New findings in brucellosis: the search for safer and more effective vaccines
Leticia Lázaro from Pamplona has described the metabolic pathways used by the Brucella bacterium, the cause of a disease that particularly affects developing countries. development
PHOTO: Manuel Castells
Leticia Lázaro, PhD from the University of Navarra, has investigated the functioning of the central carbon metabolism of Brucella bacteria, with the goal to contribute to the search for safer and more effective vaccines against brucellosis.
Brucellosis is a zoonosis that affects mammalian animals-especially livestock-causing "great economic losses. It is also transmitted from animals to humans, causing a "chronic and incapacitating disease, with a long and costly treatment," adds Lázaro.
Brucellosis - also known as Malta fever - is suffered by thousands of people around the world, especially in the most disadvantaged countries, and for the time being there are no efficient and safe vaccines.

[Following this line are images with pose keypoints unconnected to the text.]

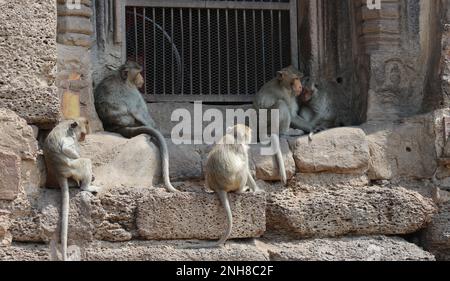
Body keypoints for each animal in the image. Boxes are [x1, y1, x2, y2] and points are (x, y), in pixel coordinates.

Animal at [42, 117, 101, 260]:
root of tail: (59, 173)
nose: (82, 139)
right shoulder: (69, 136)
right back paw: (86, 187)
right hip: (72, 167)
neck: (69, 123)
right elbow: (67, 149)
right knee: (85, 161)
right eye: (83, 134)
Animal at [93, 60, 178, 192]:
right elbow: (140, 112)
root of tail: (115, 127)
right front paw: (156, 128)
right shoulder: (133, 92)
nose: (142, 79)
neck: (122, 78)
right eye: (138, 73)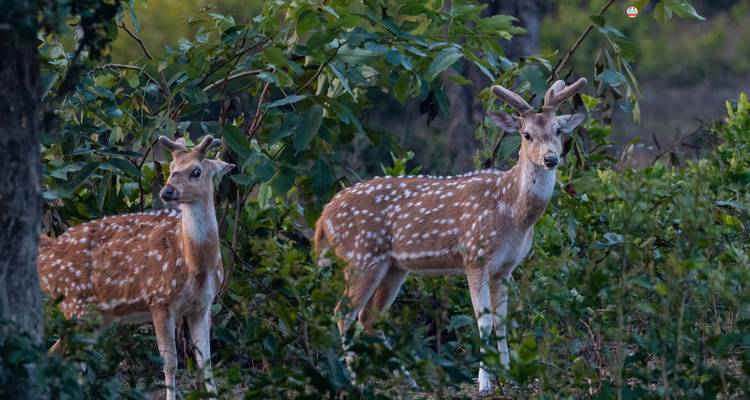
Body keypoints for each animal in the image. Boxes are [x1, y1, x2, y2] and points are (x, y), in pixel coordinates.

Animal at [37, 135, 234, 400]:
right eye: (171, 168)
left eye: (196, 171)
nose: (167, 191)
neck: (196, 266)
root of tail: (45, 256)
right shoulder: (159, 299)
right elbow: (170, 363)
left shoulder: (202, 306)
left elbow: (205, 362)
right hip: (74, 303)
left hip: (98, 315)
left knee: (60, 354)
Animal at [314, 78, 587, 393]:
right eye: (526, 134)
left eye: (558, 130)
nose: (551, 158)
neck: (511, 213)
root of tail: (323, 216)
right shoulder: (475, 256)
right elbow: (484, 322)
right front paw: (484, 383)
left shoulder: (506, 267)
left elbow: (502, 321)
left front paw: (508, 374)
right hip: (360, 256)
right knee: (342, 312)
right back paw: (355, 380)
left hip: (393, 267)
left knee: (368, 316)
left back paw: (409, 380)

Leticia Lázaro has described in her doctoral thesis the different metabolic pathways used by Brucella bacteria and has proposed mutants in different proteins to block their function. "We have clarified the pathways through which the catabolism of 5- and 6-carbon sugars is carried out and the pathways through which glucose is produced from simple 3- and 4-carbon substrates," she explains.
Progress in the research of this scientific branch is important to develop animal vaccines and prevent thousands of people from becoming infected with this disease every year. "By knowing the metabolic pathways employed by this bacterium we can block them, preventing such active replication in the host and thus develop safer vaccines," adds Dr. Lazaro.